🤖 AI Summary
This work proposes PhaseCoder, a pure Transformer-based audio encoder that addresses the limitations of existing audio models, which often neglect spatial information or rely on fixed microphone array geometries, thereby hindering deployment across diverse hardware configurations. PhaseCoder jointly processes raw multi-channel audio signals and their corresponding 3D microphone coordinates to produce geometry-agnostic spatial audio embeddings. This approach enables, for the first time, microphone-independent spatial audio understanding and seamlessly integrates spatial audio tokens into multimodal large language models such as Gemma 3B, facilitating complex spatial reasoning and directional speech transcription.
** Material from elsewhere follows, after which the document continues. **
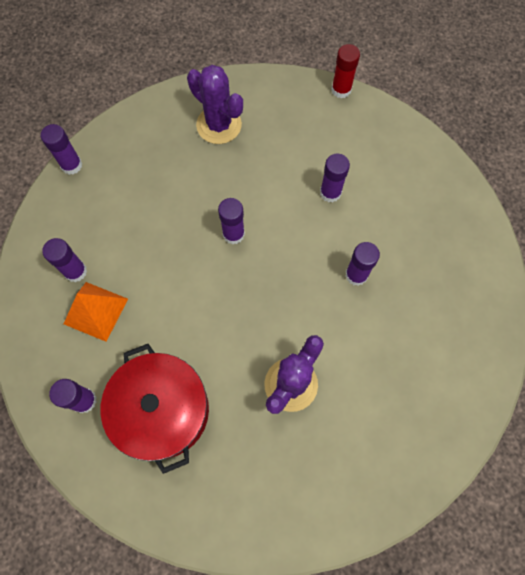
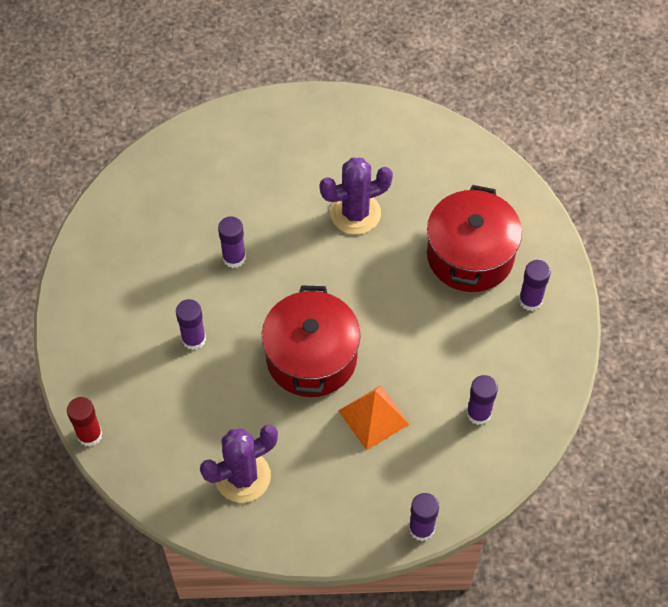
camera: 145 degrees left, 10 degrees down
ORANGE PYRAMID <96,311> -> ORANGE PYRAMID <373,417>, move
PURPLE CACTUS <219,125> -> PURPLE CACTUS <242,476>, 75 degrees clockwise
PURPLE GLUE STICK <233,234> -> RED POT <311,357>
Experimental results demonstrate that PhaseCoder achieves state-of-the-art performance on microphone-agnostic sound source localization benchmarks and successfully empowers large language models to perform spatial audio understanding tasks.
📝 Abstract
Current multimodal LLMs process audio as a mono stream, ignoring the rich spatial information essential for embodied AI. Existing spatial audio models, conversely, are constrained to fixed microphone geometries, preventing deployment across diverse devices. We present PhaseCoder, a transformer-only spatial audio encoder that is agnostic to microphone geometry. PhaseCoder takes raw multichannel audio and microphone coordinates as inputs to perform localization and produces robust spatial embeddings. We demonstrate that Gemma 3n LLM can be fine-tuned to reason over"Spatial Audio Tokens"produced by PhaseCoder. We show our encoder achieves state-of-the-art results on microphone-invariant localization benchmarks and, for the first time, enables an LLM to perform complex spatial reasoning and targeted transcription tasks from an arbitrary microphone array.